The Day I Realized My Thoughts Were Steering the Ship

“What we accomplish today is nothing but the sum of yesterday’s thoughts.
We are today where yesterday’s thoughts have brought us, and we will be tomorrow where today’s thoughts will take us.” – Blaise Pascal

I didn’t expect that a small memory from ten years ago (November 2015) would hit me with such clarity.

Back then I had no idea where I belonged.

I had moved to a city (Gen oa) where I knew no one, following love and abandoning the ecosystem that had shaped me until I was twenty-eight. A couple of university degrees, a handful of jobs, friends, routines, certainties. All boxed up and left behind.

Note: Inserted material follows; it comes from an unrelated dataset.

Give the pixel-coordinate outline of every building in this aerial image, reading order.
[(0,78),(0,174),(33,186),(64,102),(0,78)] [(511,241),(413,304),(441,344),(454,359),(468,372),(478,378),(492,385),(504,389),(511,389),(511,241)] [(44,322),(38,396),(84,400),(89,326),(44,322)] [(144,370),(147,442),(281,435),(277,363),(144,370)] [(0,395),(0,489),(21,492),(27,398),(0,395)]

I had less than 1000€ in my account. I went into debt to start what would become Copy Persuasivo. And because I felt I was standing on shifting ground, I opened a folder on my laptop called Personal Planning and wrote a list of outcomes I wanted to reach over the next decades. A private manifesto, though I didn’t call it that at the time.


I wrote that I wanted to establish myself as a marketing professional and an entrepreneur in Italy.
That I wanted to marry Paola and raise two children in a stimulating cultural environment.
That I wanted the freedom to work and travel whenever and wherever I wished.
That I wanted to build investment income capable of covering my cost of living.
That I wanted to write both manuals and novels.
That I wanted full command of my mind, enough to become truly versed in meditation.
That I wanted to put an end to my neck and back pain.
And I gave myself until 2040.

The curious part is that many of those outcomes arrived far earlier than expected. Some have even been surpassed. And now, in this early version of mid-life crisis where money is no longer the primary motivator, I find myself thinking constantly. Not anxiously, simply with awareness. If my energy is finite, who deserves it? What deserves it?

One thing I’m grateful for: boredom hasn’t visited me in more than a decade. What moves me now is almost entirely creative and relational.

I’m not writing this to celebrate myself. I’m writing it because one thing keeps proving itself true. Those thoughts I wrote down at my kitchen table in a city that felt foreign didn’t just mirror my fears or hopes. They made a trajectory visible. Ten years later the evidence is almost embarrassingly clear.

Beyond the lottery of genes and geography, our thoughts are the architects of our current life.
If you want a different life, you have to become a different person.
And the entry point is almost always the same: becoming aware of what you think, and changing it when necessary.

What were the thoughts that shaped where you stand today?